THEIR LITERATURE. In less than a century after the death of Mohammed, translations of the chief Greek philosophical authors had been made into Arabic; poems such as the "Iliad" and the "Odyssey," being considered to have an irreligious tendency from their mythological allusions, were rendered into Syriac, to gratify the curiosity of the learned. Almansor, during his khalifate (A.D. 753-775), transferred the seat of government to Bagdad, which he converted into a splendid metropolis; he gave much of his time to the study and promotion of astronomy, and established schools of medicine and law. His grandson, Haroun-al-Raschid (A.D. 786), followed his example, and ordered that to every mosque in his dominions a school should be attached.
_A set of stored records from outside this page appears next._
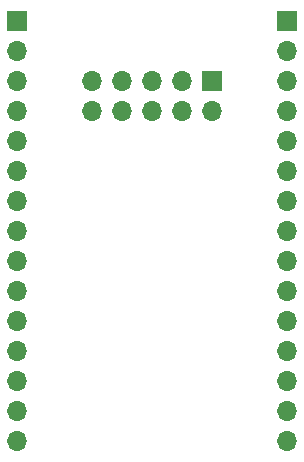
<source format=gbr>
%TF.GenerationSoftware,KiCad,Pcbnew,(6.0.6-0)*%
%TF.CreationDate,2022-09-20T04:26:42+09:00*%
%TF.ProjectId,EPM3032_DEV,45504d33-3033-4325-9f44-45562e6b6963,rev?*%
%TF.SameCoordinates,Original*%
%TF.FileFunction,Soldermask,Bot*%
%TF.FilePolarity,Negative*%
%FSLAX46Y46*%
G04 Gerber Fmt 4.6, Leading zero omitted, Abs format (unit mm)*
G04 Created by KiCad (PCBNEW (6.0.6-0)) date 2022-09-20 04:26:42*
%MOMM*%
%LPD*%
G01*
G04 APERTURE LIST*
%ADD10R,1.700000X1.700000*%
%ADD11O,1.700000X1.700000*%
G04 APERTURE END LIST*
D10*
%TO.C,J1*%
X124455000Y-78735000D03*
D11*
X124455000Y-81275000D03*
X121915000Y-78735000D03*
X121915000Y-81275000D03*
X119375000Y-78735000D03*
X119375000Y-81275000D03*
X116835000Y-78735000D03*
X116835000Y-81275000D03*
X114295000Y-78735000D03*
X114295000Y-81275000D03*
%TD*%
D10*
%TO.C,J2*%
X107950000Y-73665000D03*
D11*
X107950000Y-76205000D03*
X107950000Y-78745000D03*
X107950000Y-81285000D03*
X107950000Y-83825000D03*
X107950000Y-86365000D03*
X107950000Y-88905000D03*
X107950000Y-91445000D03*
X107950000Y-93985000D03*
X107950000Y-96525000D03*
X107950000Y-99065000D03*
X107950000Y-101605000D03*
X107950000Y-104145000D03*
X107950000Y-106685000D03*
X107950000Y-109225000D03*
%TD*%
D10*
%TO.C,J3*%
X130810000Y-73665000D03*
D11*
X130810000Y-76205000D03*
X130810000Y-78745000D03*
X130810000Y-81285000D03*
X130810000Y-83825000D03*
X130810000Y-86365000D03*
X130810000Y-88905000D03*
X130810000Y-91445000D03*
X130810000Y-93985000D03*
X130810000Y-96525000D03*
X130810000Y-99065000D03*
X130810000Y-101605000D03*
X130810000Y-104145000D03*
X130810000Y-106685000D03*
X130810000Y-109225000D03*
%TD*%
M02*

</source>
But the Augustan age of Asiatic learning was during the khalifate of Al-Mamun (A.D. 813-832). He made Bagdad the centre of science, collected great libraries, and surrounded himself with learned men.

The elevated taste thus cultivated continued after the division of the Saracen Empire by internal dissensions into three parts. The Abasside dynasty in Asia, the Fatimite in Egypt, and the Ommiade in Spain, became rivals not merely in politics, but also in letters and science.